++++ Selected text ++++

When a coalition of clergy arrived at the New York City Hall to stage a "die in" prayer protest on Monday Dec. 8, they were met with a welcome surprise.
Members of the Black and Latino Caucus had planned an action concurrently and were already assembled when the group of 75 faith leaders arrived at the city hall doorsteps Monday afternoon. The two groups came together to hold a "die in" for several minutes and read names of more than 100 victims of police violence from the last year.
"We came here today to New York City Hall and wonderfully found New York City council members were on the same page," Linda Sarsour, executive director of the Arab American Association of New York, told HuffPost from the protest.
Chanting "God can't breathe" and singing spirituals, the clergy were out Monday to protest the grand jury decision not to indict police officer Daniel Pantaleo for the death of Eric Garner.
"It's extremely important to me as a Muslim when I see that some of God's children in New York are not being valued," Sarsour said. "It's important for clergy to be part of bringing back the moral compass on how [law enforcement] treat all New Yorkers with dignity because that's what God wants us to do."

++++

* Exercises *
**a)** In the article about the clergy "die in" at New York City Hall, why were the clergy out on Monday? Answer in one or two sentences.
**b)** Carry on the article about the clergy "die in" at New York City Hall from the point where it stops.

++++ Stored data ++++

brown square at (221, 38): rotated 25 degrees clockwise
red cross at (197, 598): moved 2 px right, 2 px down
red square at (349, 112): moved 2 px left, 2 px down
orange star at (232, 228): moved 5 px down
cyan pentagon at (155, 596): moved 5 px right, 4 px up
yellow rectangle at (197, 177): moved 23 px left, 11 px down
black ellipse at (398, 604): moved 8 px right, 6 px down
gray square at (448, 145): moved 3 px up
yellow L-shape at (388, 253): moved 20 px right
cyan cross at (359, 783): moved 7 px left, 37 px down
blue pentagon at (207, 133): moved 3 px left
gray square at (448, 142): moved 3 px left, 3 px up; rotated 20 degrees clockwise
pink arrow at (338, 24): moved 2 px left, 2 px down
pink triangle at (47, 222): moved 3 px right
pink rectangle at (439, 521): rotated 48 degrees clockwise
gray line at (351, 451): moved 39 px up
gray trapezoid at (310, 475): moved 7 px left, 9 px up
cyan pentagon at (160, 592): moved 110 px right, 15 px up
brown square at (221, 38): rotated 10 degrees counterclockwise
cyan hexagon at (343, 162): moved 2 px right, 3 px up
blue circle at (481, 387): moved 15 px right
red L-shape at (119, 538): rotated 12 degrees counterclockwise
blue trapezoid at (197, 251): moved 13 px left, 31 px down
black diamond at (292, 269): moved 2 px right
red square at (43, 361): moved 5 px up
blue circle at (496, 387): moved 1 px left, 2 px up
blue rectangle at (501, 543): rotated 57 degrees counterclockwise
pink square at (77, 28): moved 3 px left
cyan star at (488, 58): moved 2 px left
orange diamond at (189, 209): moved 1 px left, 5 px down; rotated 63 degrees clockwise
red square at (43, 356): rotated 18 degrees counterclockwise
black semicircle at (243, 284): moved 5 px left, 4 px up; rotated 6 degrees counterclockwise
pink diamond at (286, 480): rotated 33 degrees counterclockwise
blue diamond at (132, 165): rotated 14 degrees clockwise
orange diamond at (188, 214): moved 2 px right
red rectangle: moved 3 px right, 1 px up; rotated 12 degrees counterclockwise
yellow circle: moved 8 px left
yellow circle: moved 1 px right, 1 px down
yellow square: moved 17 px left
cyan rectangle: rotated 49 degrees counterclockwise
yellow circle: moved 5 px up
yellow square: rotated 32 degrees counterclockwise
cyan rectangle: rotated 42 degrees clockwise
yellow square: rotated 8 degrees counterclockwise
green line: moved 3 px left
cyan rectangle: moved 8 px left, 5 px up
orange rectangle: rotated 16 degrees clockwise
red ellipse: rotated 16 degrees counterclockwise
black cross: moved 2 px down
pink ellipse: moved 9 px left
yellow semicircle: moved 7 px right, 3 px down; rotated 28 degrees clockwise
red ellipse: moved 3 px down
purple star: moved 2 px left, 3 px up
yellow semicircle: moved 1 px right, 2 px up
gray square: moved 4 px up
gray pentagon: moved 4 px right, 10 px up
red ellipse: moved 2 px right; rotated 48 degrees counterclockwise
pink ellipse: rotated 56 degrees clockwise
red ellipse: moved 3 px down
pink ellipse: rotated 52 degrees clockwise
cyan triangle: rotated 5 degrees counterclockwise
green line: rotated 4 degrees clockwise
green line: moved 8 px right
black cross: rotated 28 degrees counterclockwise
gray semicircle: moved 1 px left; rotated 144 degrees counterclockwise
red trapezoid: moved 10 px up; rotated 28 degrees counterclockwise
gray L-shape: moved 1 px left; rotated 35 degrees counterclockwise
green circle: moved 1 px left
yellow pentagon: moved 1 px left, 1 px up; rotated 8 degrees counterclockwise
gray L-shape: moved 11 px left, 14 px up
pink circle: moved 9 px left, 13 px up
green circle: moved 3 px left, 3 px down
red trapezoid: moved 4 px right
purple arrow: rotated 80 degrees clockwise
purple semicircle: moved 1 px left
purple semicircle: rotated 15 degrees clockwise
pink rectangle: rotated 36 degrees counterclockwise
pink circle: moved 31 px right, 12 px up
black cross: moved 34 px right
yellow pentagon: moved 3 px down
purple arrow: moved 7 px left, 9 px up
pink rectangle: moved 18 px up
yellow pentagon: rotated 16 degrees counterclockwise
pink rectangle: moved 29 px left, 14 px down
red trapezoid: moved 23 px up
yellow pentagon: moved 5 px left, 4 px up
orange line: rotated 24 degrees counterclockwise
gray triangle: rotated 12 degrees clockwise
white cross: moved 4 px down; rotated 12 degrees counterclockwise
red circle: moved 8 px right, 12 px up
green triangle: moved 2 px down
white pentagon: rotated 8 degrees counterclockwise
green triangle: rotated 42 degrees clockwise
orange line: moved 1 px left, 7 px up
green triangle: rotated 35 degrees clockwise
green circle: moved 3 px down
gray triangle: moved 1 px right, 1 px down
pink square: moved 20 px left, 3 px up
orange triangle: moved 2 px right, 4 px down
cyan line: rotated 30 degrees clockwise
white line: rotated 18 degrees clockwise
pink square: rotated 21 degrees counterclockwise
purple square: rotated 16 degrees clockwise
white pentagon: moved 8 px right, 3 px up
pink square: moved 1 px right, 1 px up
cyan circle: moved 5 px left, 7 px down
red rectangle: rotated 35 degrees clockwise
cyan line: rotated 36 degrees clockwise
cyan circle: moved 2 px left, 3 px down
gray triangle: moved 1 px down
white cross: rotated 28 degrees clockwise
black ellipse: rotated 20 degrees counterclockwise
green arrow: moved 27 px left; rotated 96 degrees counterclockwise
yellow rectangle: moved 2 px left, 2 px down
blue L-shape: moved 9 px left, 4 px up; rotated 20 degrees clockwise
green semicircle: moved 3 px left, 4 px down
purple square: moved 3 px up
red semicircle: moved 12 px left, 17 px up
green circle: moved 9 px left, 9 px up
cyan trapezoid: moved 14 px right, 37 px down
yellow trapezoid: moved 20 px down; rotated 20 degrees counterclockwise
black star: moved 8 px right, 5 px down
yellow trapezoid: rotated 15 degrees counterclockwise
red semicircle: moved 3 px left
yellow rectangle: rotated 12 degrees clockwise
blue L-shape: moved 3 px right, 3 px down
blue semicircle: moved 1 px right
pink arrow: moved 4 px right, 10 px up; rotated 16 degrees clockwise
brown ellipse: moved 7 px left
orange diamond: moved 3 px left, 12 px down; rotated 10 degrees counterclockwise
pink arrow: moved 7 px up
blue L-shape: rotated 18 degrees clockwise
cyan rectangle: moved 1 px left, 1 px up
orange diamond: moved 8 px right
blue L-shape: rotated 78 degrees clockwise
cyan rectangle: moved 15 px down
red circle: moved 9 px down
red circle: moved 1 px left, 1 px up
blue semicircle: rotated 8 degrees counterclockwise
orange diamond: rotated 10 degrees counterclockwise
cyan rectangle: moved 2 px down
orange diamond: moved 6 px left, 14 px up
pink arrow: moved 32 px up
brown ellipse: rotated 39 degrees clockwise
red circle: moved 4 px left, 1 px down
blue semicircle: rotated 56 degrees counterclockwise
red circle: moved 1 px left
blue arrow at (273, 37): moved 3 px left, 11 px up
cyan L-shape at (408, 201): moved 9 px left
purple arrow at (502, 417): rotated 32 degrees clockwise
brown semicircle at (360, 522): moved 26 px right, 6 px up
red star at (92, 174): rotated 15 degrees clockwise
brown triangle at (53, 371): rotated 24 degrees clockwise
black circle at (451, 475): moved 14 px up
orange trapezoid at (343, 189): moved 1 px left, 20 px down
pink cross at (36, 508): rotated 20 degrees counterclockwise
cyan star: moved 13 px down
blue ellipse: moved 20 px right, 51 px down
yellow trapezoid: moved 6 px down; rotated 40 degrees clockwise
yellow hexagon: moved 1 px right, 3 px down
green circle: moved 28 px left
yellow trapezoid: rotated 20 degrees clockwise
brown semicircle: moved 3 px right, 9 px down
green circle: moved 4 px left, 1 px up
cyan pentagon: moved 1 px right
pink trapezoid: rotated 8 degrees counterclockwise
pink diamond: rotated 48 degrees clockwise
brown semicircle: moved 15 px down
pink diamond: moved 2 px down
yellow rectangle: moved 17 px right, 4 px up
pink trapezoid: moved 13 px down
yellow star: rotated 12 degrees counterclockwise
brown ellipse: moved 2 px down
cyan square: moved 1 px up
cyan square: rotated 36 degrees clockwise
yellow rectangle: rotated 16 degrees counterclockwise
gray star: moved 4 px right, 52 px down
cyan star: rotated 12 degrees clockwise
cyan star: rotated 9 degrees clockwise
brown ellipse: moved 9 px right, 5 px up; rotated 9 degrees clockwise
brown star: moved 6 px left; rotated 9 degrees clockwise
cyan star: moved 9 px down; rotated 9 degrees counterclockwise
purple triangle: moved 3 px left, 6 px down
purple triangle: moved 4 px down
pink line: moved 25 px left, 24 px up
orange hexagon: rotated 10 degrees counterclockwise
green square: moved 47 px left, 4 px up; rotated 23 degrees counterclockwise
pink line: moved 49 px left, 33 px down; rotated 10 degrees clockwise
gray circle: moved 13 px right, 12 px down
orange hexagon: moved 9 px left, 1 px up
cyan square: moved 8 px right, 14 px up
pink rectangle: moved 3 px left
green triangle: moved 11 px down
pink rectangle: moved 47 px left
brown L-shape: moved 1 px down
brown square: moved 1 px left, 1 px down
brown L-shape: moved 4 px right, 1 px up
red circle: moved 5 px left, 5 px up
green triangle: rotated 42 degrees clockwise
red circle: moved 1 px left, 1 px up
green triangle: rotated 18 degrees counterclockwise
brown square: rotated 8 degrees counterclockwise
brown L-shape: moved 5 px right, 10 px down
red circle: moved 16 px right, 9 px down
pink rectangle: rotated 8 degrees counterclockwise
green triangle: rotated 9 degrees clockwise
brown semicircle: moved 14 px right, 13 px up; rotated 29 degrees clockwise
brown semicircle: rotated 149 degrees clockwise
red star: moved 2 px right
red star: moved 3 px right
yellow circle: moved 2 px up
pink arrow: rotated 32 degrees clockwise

++++

* Set of answers *
**a)** The clergy were there to protest the grand jury's decision not to indict police officer Daniel Pantaleo for the death of Eric Garner.

**b)**
Rev. Donna Schaper wrote to The Huffington Post that she "had to stand up for what is right and decent and enough is enough. I love my country too much to let the police remain un-policed"
The coalition also delivered a letter signed by more than 100 clergy members calling for the appointment of a Special Prosecutor to oversee police misconduct and criminal justice reform in New York City and across the nation.
"Eric Garner couldn't breathe. And as a pastor and man of faith, I know that my faith can't breathe until we transform our sadness into a faith-rooted movement for real police reform, working for the restoration of a broken criminal justice system," Rev. Peter Goodwin Heltzel, Associate Professor of Theology and Director of the Micah Institute, said in a press release.
Signed by clergy from Christian, Jewish and Muslim traditions, including president of Union Theological Seminary Rev. Dr. Serene Jones, the Islamic Centers' Imam Khalid Latif and Middle Collegiate Church's senior minister Rev. Jacqueline J. Lewis, the letter appealed to New York Mayor de Blasio and other city leaders "to stand on the side of what is moral, just, and right."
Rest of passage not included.